In 2011,  an article on  Science Daily.com stated that researchers studying Alzheimer's found  " the first evidence that caffeinated coffee offers protection against the memory-robbing disease that is not possible with other caffeine-containing drinks or decaffeinated coffee."  Being the granddaughter of an Alzheimer's patient as well as the daughter of a stroke survivor, relating caffeine  consumption to protecting the brain is something for me to get excited about.  However, caffeine is addictive but I wonder am I really "drinking coffee to cure withdrawal more than for stimulation"?  I am also drinking it because  it  can  (maybe) possibly be good for me. 

Just this month the Chicago Tribune published the  article  "What is it about coffee? Research showing benefits for everything from liver disease to Alzheimer's?"  where a list  of  research related  information goes  into how  consuming coffee is not  just addictive but has many health benefits.  Some specialists, however, warn against the consumption  of coffee  pregnant women and children, one such being  Tasmanian  defence nutritionist, Chris Forbes-Ewan, but praises the benefits for certain humans, like Olympic  athletes. 

As I  type this post,  I have  just finished my one cup of Mexican grown coffee I bought at a local coffee shop.
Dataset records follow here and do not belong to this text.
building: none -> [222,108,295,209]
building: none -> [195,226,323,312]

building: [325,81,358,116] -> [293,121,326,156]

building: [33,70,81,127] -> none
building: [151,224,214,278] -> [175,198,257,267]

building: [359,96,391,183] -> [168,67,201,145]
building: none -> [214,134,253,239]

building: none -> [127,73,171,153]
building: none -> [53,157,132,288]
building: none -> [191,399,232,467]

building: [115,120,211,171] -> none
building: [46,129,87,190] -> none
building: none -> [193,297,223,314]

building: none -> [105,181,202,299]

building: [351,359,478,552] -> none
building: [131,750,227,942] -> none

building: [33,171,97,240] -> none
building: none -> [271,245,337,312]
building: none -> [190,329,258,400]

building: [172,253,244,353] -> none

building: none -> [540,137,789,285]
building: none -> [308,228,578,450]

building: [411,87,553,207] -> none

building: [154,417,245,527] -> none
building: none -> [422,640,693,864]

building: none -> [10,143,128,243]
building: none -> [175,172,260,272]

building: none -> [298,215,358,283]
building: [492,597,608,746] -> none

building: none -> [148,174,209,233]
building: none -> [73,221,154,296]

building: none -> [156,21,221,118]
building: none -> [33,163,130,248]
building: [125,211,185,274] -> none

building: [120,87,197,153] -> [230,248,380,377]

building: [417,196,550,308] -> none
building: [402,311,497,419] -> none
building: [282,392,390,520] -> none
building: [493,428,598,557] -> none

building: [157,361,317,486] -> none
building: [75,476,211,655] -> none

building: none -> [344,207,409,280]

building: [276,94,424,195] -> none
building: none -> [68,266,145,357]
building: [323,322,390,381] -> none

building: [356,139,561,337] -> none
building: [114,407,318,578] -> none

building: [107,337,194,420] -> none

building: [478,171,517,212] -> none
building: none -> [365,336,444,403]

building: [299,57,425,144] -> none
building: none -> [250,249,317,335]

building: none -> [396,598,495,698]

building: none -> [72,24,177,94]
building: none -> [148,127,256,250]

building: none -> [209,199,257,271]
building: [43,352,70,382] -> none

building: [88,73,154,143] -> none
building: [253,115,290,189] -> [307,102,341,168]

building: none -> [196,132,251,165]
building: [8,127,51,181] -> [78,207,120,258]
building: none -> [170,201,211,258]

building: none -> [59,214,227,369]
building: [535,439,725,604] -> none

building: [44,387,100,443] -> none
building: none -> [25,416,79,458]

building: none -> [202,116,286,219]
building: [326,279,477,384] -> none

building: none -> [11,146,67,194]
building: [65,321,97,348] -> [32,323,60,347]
I have not stopped my consumption of coffee during any of my pregnancies and perhaps I am just like  McRaney says, not as  smart as I think I am, but I do know that contradicting research comes out almost  daily.  Coffee is addictive and  as it turns out, drinking it daily can also be very  good for me, which is also an important part of  "the  truth".  So, for now, I will stick to my one cup a day and  continue to use  coffee not only as a stimulant but as preventative  medicine. Maybe some scientist will publish research that  shows  that coffee makes you smarter...then  I really will be as smart as  I think  I am!